> **Your goal**:
Word for word, set down every line of the entries below from the line with "[@sfaut](https://github.com/sfaut): Fix PHP" to the line with "Karmani)](https://github.com/tmm1): tsb: small", including both, and no other line.

■ ■ ■

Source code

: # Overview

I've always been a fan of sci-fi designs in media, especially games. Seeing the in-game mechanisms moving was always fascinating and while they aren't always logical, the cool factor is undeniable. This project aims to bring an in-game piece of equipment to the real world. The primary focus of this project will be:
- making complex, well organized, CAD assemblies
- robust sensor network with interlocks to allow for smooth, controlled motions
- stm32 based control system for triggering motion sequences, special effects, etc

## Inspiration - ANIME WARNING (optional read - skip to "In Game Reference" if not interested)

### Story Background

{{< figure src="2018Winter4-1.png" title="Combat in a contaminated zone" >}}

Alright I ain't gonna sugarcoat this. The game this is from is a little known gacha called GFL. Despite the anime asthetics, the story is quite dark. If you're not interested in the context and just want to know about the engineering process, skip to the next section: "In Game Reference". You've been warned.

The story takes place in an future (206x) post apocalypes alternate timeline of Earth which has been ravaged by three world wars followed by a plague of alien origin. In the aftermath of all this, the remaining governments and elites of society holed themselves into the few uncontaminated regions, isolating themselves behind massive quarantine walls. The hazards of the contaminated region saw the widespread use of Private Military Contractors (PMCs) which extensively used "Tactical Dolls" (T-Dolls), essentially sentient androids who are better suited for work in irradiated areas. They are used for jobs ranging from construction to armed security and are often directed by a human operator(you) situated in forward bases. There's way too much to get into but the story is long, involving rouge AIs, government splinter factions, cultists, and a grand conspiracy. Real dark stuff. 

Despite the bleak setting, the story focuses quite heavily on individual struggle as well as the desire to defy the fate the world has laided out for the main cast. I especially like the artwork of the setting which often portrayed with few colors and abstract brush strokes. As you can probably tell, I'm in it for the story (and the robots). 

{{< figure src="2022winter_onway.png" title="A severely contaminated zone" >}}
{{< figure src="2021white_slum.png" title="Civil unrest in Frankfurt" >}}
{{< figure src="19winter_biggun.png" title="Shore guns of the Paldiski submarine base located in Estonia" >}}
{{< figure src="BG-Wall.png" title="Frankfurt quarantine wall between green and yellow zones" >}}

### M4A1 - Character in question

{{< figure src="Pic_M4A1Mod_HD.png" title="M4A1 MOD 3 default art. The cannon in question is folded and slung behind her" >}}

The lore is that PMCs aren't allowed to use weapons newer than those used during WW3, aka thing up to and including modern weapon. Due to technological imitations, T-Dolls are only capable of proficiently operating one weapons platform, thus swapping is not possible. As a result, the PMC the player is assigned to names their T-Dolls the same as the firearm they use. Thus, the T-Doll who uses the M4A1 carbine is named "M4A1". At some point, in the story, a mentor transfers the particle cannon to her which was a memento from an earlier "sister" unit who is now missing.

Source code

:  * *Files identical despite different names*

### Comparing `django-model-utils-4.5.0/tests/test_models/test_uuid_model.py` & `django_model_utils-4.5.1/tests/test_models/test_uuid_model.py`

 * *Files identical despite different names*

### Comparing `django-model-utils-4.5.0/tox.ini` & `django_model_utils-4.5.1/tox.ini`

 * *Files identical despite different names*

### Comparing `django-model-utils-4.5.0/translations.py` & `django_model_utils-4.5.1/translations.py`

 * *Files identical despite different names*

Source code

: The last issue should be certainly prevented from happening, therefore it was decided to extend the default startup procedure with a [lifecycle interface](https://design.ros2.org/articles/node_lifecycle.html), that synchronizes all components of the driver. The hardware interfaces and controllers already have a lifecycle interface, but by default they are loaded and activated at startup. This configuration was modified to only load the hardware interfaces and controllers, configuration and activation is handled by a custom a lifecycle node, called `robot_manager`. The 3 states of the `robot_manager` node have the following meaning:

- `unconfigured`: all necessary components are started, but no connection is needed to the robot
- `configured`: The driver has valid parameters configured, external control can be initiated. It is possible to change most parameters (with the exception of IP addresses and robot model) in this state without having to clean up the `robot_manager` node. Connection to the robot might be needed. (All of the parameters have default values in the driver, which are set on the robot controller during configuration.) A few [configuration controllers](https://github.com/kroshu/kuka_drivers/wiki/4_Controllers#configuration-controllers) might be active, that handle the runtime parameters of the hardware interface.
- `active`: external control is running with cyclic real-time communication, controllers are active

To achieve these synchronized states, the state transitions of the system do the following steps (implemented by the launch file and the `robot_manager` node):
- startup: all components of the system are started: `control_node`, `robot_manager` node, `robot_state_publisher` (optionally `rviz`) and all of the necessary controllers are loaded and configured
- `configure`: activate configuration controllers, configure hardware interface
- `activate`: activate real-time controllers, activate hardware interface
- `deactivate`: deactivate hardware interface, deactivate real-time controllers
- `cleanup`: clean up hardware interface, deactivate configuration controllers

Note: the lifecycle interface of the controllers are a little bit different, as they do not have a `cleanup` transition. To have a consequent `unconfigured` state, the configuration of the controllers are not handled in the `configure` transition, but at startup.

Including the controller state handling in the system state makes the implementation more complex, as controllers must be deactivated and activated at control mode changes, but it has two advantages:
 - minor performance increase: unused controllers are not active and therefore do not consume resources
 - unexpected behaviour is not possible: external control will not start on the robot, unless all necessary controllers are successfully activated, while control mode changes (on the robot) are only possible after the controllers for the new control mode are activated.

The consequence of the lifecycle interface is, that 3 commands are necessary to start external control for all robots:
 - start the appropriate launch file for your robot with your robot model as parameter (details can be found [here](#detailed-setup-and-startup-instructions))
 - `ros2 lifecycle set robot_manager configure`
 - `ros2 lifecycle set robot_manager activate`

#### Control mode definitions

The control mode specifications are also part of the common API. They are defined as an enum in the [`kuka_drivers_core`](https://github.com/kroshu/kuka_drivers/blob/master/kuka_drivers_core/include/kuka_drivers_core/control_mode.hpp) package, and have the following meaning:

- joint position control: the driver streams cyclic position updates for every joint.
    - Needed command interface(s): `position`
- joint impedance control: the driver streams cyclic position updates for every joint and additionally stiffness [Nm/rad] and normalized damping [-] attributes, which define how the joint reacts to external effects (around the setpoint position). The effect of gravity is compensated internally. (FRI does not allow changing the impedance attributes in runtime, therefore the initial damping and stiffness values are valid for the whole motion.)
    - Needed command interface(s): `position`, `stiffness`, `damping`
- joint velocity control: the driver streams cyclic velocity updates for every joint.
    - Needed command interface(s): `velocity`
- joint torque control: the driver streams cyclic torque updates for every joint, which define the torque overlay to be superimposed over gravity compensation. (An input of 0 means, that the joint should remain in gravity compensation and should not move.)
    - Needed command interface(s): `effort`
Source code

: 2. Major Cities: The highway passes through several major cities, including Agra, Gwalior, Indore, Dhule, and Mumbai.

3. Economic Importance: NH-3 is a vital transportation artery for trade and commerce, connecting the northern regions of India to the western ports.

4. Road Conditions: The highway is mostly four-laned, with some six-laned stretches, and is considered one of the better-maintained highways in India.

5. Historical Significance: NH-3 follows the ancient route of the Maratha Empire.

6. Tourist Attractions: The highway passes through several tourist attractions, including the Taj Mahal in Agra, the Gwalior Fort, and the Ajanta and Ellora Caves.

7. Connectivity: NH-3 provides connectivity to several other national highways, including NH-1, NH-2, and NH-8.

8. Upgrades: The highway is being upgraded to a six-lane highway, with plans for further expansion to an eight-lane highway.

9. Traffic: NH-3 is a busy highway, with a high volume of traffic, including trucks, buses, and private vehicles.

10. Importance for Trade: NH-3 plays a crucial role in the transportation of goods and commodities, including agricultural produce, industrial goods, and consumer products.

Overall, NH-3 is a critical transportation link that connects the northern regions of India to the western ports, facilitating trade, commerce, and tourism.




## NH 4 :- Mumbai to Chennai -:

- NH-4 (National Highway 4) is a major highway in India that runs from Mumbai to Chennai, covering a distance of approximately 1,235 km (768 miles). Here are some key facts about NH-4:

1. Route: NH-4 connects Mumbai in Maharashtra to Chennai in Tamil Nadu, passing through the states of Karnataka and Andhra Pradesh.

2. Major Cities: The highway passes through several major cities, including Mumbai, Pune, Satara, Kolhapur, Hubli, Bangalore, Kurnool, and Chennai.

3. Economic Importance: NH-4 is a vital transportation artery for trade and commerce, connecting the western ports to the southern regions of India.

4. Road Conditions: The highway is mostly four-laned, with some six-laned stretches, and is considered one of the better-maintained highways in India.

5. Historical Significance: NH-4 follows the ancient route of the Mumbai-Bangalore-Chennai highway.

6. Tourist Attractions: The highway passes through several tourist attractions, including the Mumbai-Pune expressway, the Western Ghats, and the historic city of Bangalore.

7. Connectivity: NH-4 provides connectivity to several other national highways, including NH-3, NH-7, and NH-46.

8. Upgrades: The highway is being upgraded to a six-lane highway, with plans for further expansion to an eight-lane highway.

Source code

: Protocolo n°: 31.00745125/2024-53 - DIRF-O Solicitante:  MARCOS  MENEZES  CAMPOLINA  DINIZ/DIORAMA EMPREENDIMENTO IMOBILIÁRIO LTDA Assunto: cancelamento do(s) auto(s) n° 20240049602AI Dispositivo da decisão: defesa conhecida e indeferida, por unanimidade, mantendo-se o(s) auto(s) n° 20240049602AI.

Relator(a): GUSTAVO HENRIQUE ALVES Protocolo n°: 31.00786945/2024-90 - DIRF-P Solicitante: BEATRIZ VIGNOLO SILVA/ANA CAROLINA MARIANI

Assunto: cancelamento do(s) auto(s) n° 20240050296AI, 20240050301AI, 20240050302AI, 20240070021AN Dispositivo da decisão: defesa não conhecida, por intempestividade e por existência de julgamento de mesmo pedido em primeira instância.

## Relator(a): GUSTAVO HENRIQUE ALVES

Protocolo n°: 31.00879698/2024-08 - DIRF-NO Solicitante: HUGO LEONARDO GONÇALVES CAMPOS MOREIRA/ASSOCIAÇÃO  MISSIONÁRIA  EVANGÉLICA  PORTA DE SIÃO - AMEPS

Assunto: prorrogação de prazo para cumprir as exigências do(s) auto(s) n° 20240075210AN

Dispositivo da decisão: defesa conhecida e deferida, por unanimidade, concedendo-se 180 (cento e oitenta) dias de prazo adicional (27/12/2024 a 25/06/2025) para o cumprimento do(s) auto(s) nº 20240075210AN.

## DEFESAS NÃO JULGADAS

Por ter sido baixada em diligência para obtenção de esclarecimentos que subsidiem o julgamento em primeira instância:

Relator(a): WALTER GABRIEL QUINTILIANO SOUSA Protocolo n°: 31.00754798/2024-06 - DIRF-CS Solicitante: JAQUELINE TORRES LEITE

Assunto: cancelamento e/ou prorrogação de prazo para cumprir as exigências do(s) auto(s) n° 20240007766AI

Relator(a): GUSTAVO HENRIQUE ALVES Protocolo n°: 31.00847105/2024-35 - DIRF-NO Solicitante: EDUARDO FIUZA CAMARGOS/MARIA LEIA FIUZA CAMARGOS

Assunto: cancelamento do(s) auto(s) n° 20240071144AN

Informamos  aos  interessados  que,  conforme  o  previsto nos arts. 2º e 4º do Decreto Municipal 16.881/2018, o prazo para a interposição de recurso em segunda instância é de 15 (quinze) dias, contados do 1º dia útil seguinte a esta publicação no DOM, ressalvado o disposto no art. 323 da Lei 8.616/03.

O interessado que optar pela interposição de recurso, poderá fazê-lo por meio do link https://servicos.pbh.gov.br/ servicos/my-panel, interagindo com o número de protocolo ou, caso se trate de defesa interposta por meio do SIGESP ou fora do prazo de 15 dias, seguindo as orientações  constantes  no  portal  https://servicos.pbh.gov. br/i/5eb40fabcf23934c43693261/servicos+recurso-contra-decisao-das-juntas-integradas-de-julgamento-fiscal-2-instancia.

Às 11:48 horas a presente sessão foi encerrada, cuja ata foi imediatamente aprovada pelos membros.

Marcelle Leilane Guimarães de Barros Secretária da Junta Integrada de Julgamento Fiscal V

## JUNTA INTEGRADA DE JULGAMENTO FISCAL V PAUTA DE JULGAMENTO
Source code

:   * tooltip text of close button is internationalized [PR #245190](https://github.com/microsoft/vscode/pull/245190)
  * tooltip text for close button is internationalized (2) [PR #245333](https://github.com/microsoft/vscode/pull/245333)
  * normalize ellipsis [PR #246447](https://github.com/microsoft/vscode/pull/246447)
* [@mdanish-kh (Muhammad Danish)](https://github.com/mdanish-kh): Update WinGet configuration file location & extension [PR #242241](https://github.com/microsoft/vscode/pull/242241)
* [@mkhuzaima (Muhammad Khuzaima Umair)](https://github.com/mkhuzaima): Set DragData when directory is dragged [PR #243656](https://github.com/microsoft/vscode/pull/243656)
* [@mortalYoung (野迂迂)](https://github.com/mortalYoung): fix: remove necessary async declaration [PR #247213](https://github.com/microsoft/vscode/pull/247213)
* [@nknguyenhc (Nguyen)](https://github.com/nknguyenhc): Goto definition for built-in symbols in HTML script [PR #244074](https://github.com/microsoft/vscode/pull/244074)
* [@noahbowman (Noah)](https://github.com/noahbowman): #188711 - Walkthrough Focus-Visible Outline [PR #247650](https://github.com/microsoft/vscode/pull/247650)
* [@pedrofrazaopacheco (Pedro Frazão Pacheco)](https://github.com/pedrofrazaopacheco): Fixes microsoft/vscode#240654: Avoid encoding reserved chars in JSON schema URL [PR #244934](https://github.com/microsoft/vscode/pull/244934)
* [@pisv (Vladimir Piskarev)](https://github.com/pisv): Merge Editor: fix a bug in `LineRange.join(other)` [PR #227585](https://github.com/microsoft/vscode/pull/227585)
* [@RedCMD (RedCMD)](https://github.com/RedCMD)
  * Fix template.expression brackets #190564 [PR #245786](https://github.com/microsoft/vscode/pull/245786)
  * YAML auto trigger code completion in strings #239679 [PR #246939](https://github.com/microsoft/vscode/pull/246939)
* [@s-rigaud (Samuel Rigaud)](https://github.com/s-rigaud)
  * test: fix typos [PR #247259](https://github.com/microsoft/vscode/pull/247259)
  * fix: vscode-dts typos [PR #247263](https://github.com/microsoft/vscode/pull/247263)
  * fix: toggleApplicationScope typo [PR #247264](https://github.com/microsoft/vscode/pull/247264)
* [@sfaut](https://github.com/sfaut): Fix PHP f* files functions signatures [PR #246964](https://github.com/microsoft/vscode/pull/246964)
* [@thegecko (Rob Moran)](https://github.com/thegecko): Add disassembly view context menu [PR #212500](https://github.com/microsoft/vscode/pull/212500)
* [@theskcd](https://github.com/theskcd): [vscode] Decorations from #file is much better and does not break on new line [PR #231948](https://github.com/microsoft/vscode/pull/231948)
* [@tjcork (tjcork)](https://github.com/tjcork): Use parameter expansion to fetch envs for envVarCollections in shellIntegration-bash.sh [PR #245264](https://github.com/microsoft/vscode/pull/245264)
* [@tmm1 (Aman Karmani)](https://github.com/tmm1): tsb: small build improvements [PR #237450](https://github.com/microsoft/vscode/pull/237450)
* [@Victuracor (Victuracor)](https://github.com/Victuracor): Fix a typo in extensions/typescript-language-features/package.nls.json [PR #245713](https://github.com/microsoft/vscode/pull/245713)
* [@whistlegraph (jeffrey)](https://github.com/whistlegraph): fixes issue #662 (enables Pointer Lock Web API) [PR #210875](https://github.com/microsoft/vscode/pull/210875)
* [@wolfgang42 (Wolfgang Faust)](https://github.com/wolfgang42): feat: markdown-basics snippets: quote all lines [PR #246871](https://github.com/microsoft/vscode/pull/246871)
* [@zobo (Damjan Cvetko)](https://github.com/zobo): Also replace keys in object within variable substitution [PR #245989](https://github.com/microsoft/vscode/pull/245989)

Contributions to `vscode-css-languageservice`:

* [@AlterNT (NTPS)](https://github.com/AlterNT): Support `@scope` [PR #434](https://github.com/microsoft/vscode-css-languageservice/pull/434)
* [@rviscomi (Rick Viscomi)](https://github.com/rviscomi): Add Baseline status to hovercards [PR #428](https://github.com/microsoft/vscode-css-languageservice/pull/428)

■ ■ ■

> **Task output**:
* [@sfaut](https://github.com/sfaut): Fix PHP f* files functions signatures [PR #246964](https://github.com/microsoft/vscode/pull/246964)
* [@thegecko (Rob Moran)](https://github.com/thegecko): Add disassembly view context menu [PR #212500](https://github.com/microsoft/vscode/pull/212500)
* [@theskcd](https://github.com/theskcd): [vscode] Decorations from #file is much better and does not break on new line [PR #231948](https://github.com/microsoft/vscode/pull/231948)
* [@tjcork (tjcork)](https://github.com/tjcork): Use parameter expansion to fetch envs for envVarCollections in shellIntegration-bash.sh [PR #245264](https://github.com/microsoft/vscode/pull/245264)
* [@tmm1 (Aman Karmani)](https://github.com/tmm1): tsb: small build improvements [PR #237450](https://github.com/microsoft/vscode/pull/237450)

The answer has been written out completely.